Limitations & Future Work

  • Limitations acknowledged by the authors: Post-training only reinforces low-level sensorimotor abilities (visual localization, exploration). It offers limited help for high-level reasoning requiring physical, spatial, and social common sense (especially in HPS), and RL even degrades on more complex tasks. Designing a reward function that aligns with ground-truth objectives across all difficulty levels remains difficult.
  • The task remains an abstracted simplification: Condensing whole-body locomotion to the single atomic action of "turning the head" and approximating the world with a single panorama circumvents continuous movement, dynamic environments, and multi-step navigation execution. It evaluates "determining where to look" rather than "actually walking there", leaving a noticeable gap to physical robot deployment.
  • Flat-world assumption in path search: HPS only aligns the yaw angle \(\phi^*\) by approximating the ground as a flat plane. Modeling multi-level vertical paths (stairs, escalators) is simplified away, though this is precisely where physical-social common sense is the hardest to capture.
  • Future directions: The authors recommend designing more robust reward functions, more efficient visual tokenizers, pre-training methods capable of injecting "action-oriented spatial world knowledge," and balancing model performance across different difficulties. They also emphasize that scaling the collection of embodied search data is the key to unlocking in-the-wild visual-spatial reasoning.
  • vs V* / Chain-of-Focus / Mini-o3 (2D Visual Search): These methods crop and zoom inside static 2D images, where actions are computational operations on image files. This work replaces these computational actions with physical head turning and replaces the environment with a closed-loop 360° panorama. Consequently, while they achieve 88%+ on V*Bench, they plummet to 2.5%/11.6% on H*Bench. In contrast, our HVS-3B remains robust in both (65.5% / 38.4%).

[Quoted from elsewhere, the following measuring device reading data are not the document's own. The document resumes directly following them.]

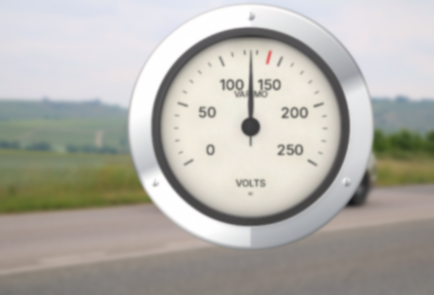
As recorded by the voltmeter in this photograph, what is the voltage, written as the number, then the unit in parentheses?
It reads 125 (V)
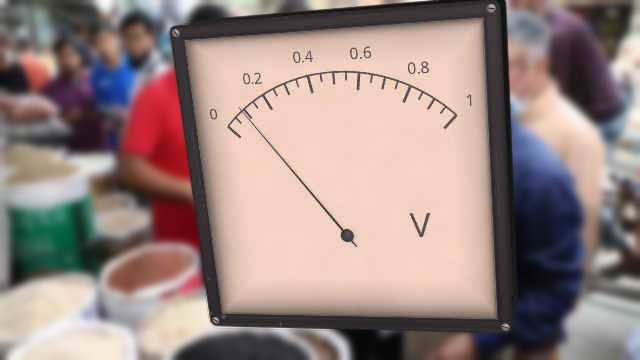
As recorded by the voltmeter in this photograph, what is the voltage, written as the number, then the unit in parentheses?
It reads 0.1 (V)
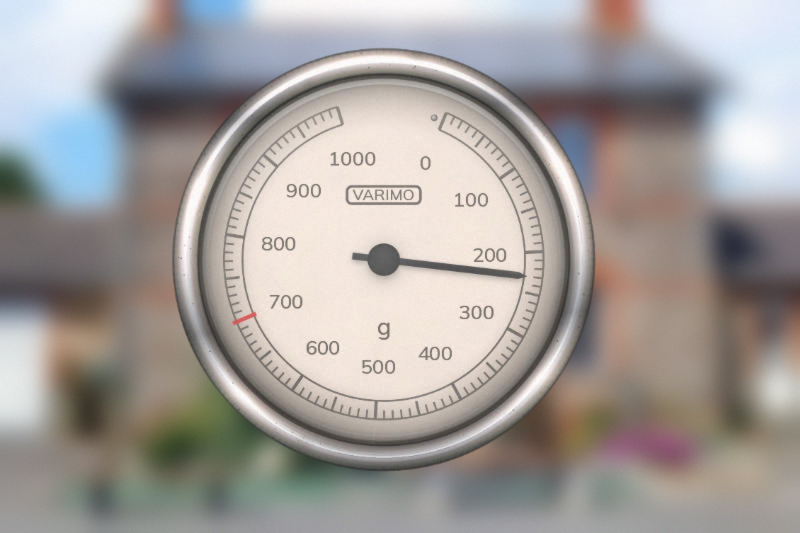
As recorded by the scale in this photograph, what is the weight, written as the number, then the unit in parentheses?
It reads 230 (g)
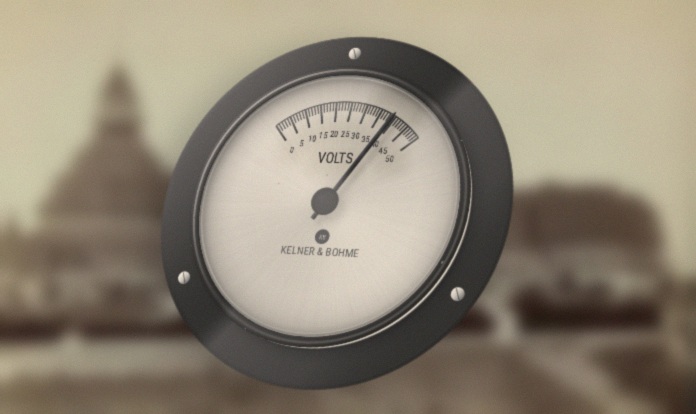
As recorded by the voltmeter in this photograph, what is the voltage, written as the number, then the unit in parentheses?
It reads 40 (V)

  • vs Visual Navigation / Vision-Language Navigation: Traditional navigation focuses on traversing an entire trajectory as quickly as possible, relying heavily on hard-to-build 3D simulators or physical robots, and is mostly restricted to indoor home environments. This work focuses exclusively on the search-reasoning taking place at "key decision points" and closes the loop directly using panoramas, bypassing 3D simulations and hardware, thus making it highly scalable.

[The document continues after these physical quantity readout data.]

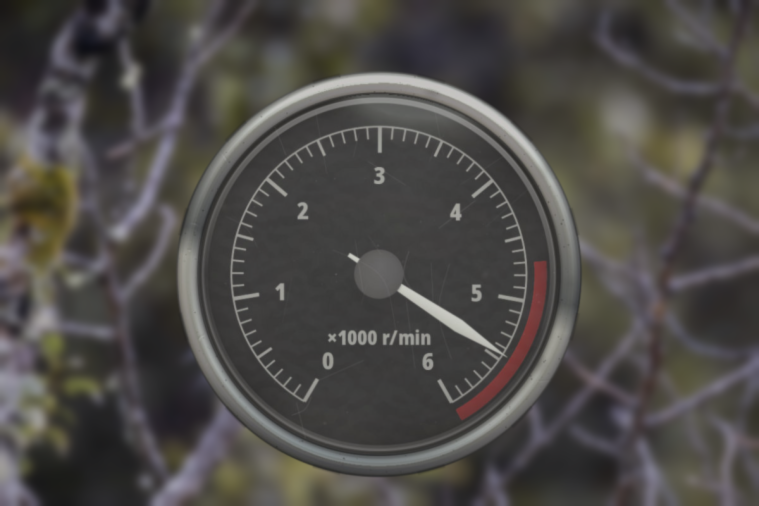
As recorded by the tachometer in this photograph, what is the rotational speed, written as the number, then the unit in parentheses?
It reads 5450 (rpm)
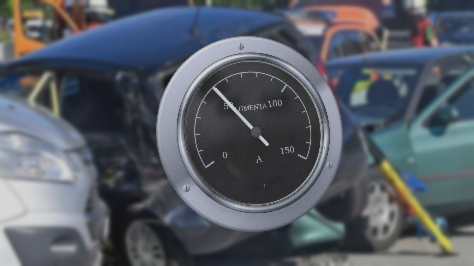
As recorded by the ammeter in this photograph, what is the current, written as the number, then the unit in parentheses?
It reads 50 (A)
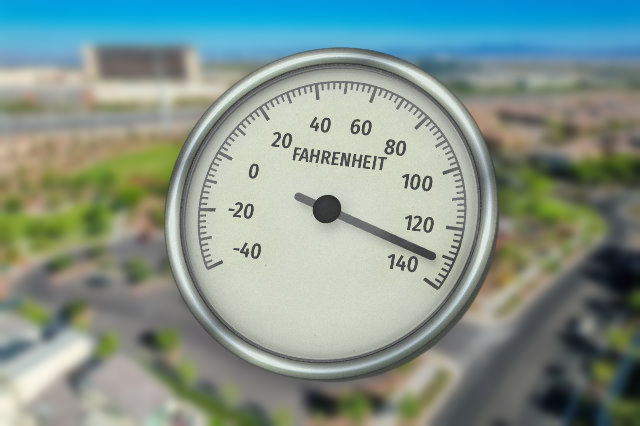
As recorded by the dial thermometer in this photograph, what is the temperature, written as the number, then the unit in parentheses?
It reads 132 (°F)
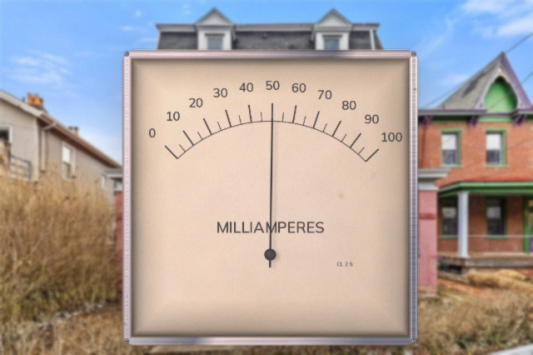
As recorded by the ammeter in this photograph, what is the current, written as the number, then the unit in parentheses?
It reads 50 (mA)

  • vs Cosmos-Reason1 / Gemini Robotics-ER (Embodied Reasoning MLLM): These works enable MLLMs to perceive the physical world via videos and make embodied decisions, yet active, interleaved multi-modal visual search remains largely unexplored. This work explicitly bridges this gap with "active head rotation + visual chain-of-thought."

Rating

  • Novelty: ⭐⭐⭐⭐⭐ Elevates visual search from a 2D static canvas to a 360° panoramic embodied closed-loop; the "hardware-free simulator" setup is both elegant and essential.

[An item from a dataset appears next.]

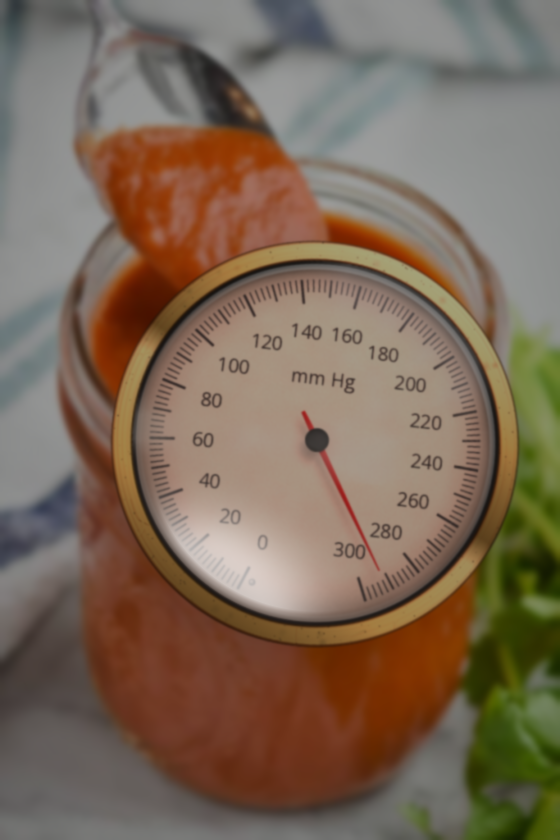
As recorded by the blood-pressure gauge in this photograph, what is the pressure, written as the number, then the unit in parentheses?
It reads 292 (mmHg)
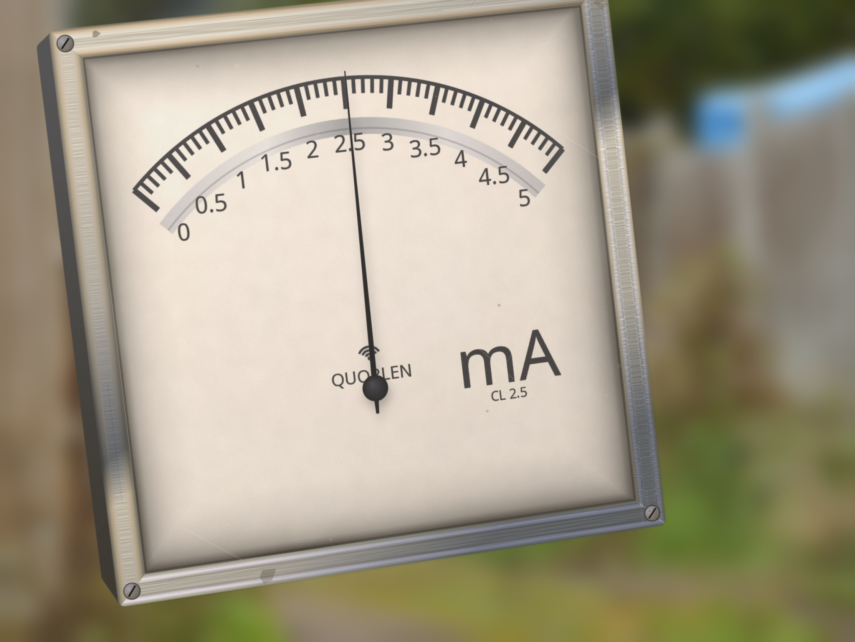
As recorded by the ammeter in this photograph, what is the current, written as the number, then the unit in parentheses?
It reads 2.5 (mA)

  • Experimental Thoroughness: ⭐⭐⭐⭐ Solid coverage of multiple open-source, proprietary, and embodied models, HOS/HPS dual tasks, complexity splits, reward ablations, and cross-task/cross-benchmark analyses; however, physical deployment on real robots is missing.
  • Writing Quality: ⭐⭐⭐⭐⭐ Extremely clear motivational derivation, honest about failures and limitations, and the complexity split makes the conclusions highly interpretable.
  • Value: ⭐⭐⭐⭐⭐ Proposes a new task + the first in-the-wild embodied visual search benchmark, paving a scalable research path for embodied reasoning in humanoid robotics, assistive technologies, and AR.